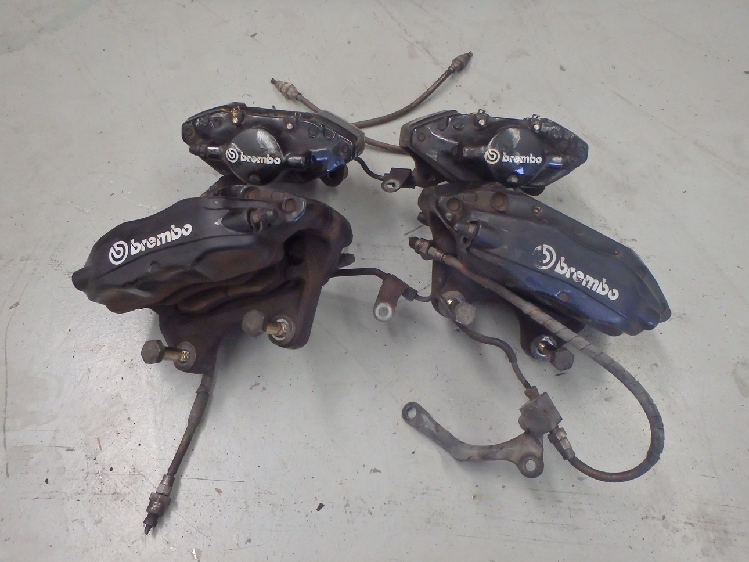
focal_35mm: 28
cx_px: 374
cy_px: 281
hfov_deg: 63.4
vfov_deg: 49.8
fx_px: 606
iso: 800
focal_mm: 5
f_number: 3.9
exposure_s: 1/320
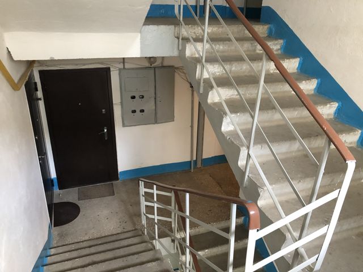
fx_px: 294
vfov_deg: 49.7
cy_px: 136
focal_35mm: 28
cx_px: 182
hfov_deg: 63.4
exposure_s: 1/17
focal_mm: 4
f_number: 1.8
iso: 100
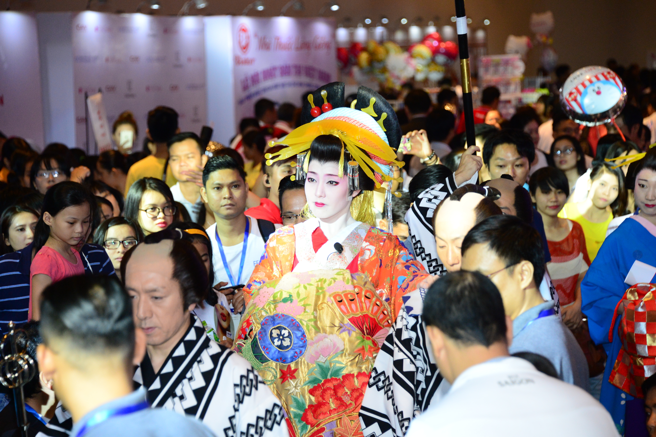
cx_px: 328
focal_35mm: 135
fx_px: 2459
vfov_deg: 10.1
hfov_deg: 15.2
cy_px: 218
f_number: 5.6
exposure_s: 1/125
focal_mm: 135
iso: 3200
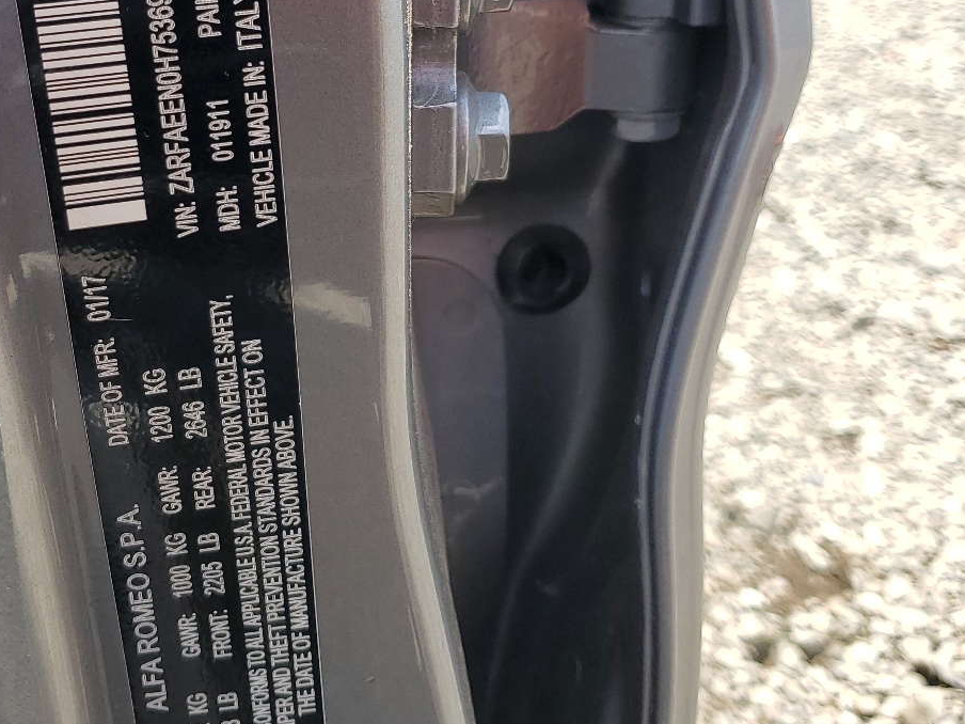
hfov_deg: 40.7
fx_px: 1282
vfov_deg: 31.0
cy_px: 193
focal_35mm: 46
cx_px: 312
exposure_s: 1/769
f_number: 1.5
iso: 50
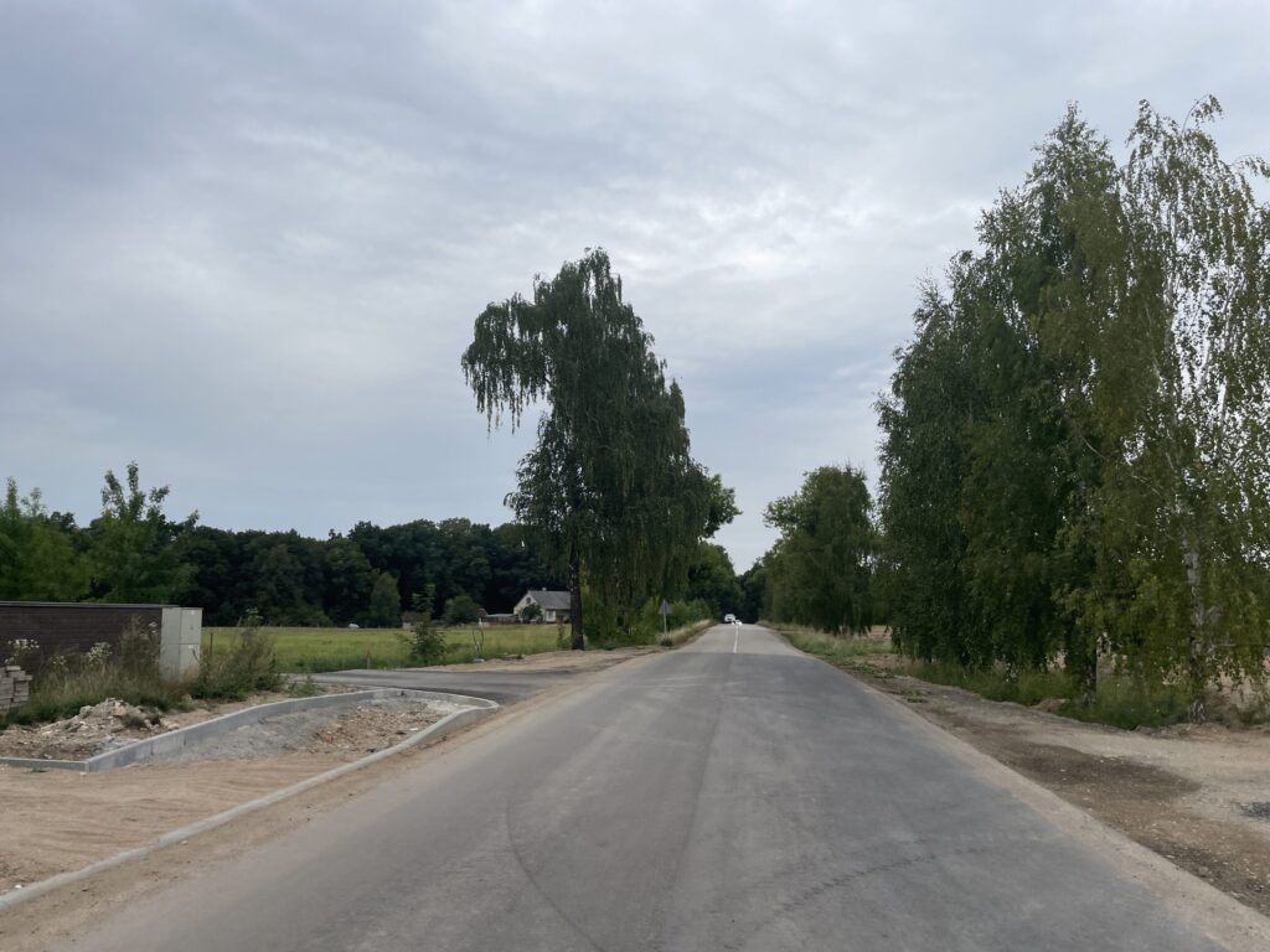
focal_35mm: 26
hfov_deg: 67.3
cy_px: 476
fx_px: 954
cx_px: 635
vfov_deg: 53.1
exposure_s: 1/3401
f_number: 1.6
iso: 32
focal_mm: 4.2
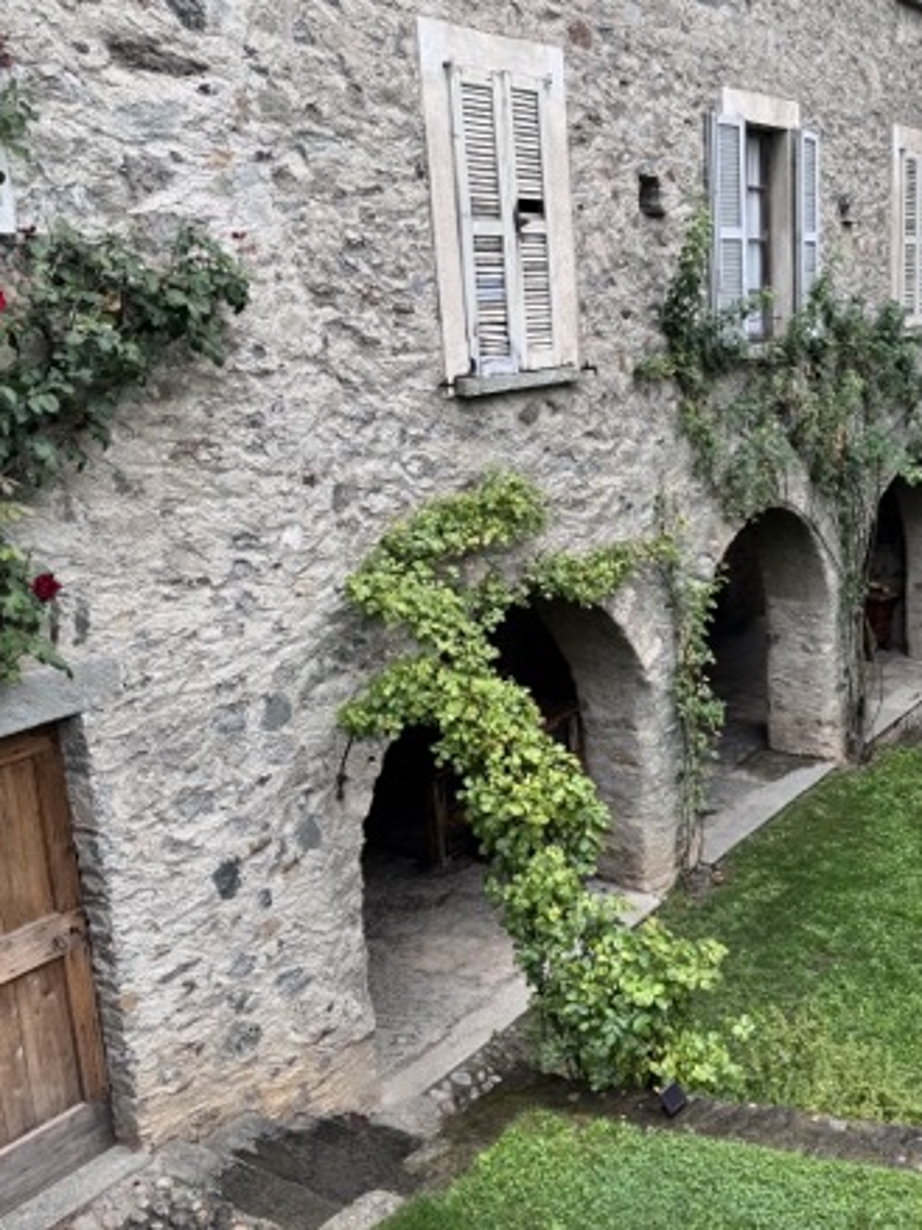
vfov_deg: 52.6
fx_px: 1244
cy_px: 560
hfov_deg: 39.9
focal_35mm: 35
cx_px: 650
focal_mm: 6.76
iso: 80
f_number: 1.78
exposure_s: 1/370
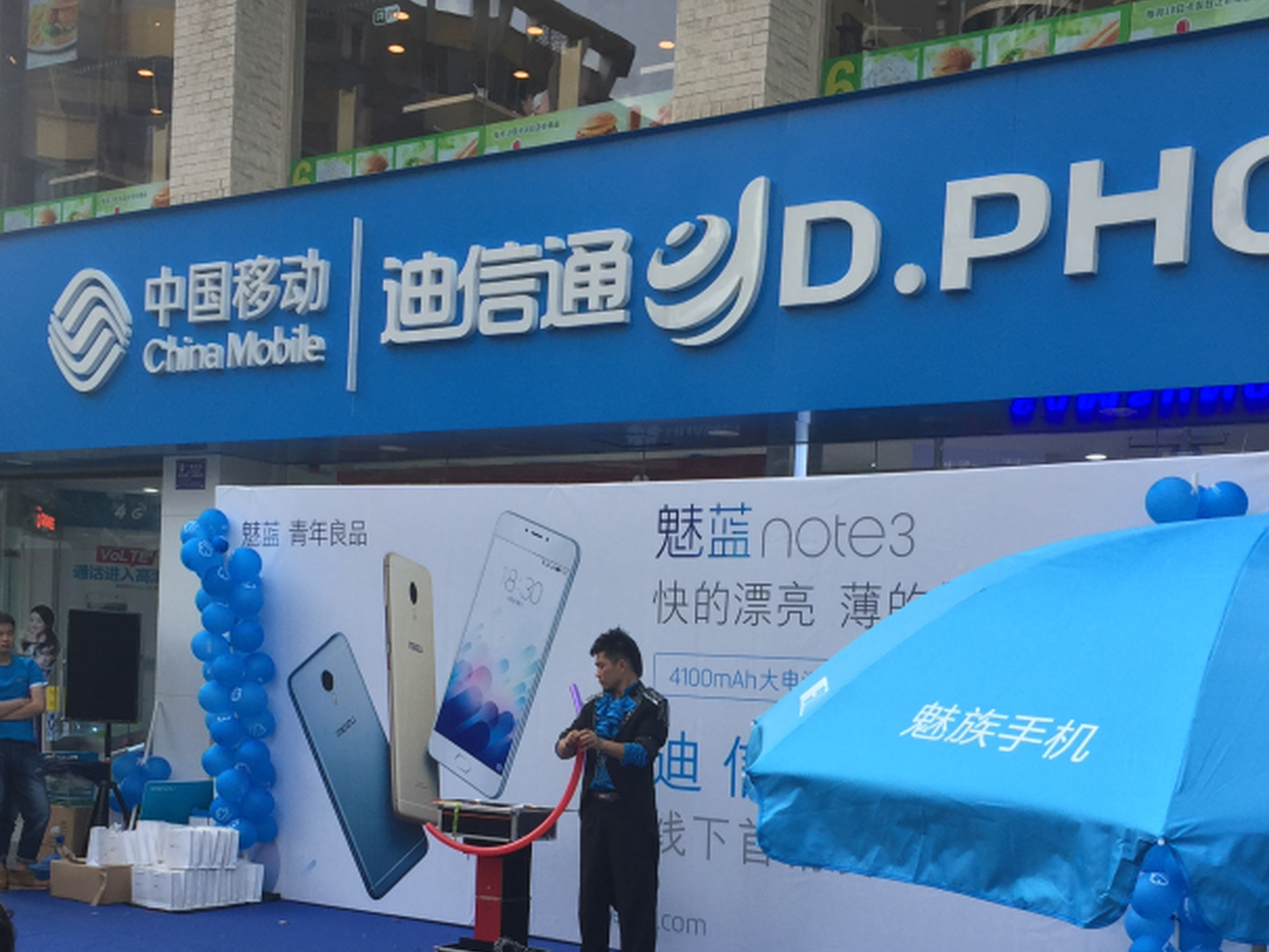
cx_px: 620
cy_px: 789
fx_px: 1797
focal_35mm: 49
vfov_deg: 28.9
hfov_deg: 38.9
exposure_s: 1/465
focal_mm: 4.15
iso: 32
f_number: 2.2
+++
▶ _EXERCISE OBJECTIVE_: Leave out every picture and write out exactly the lines running from the line containing "focal_35mm: 35" to the end of the listing above.

▶ _OUTPUT BELOW_:
focal_35mm: 35
cx_px: 650
focal_mm: 6.76
iso: 80
f_number: 1.78
exposure_s: 1/370
cx_px: 620
cy_px: 789
fx_px: 1797
focal_35mm: 49
vfov_deg: 28.9
hfov_deg: 38.9
exposure_s: 1/465
focal_mm: 4.15
iso: 32
f_number: 2.2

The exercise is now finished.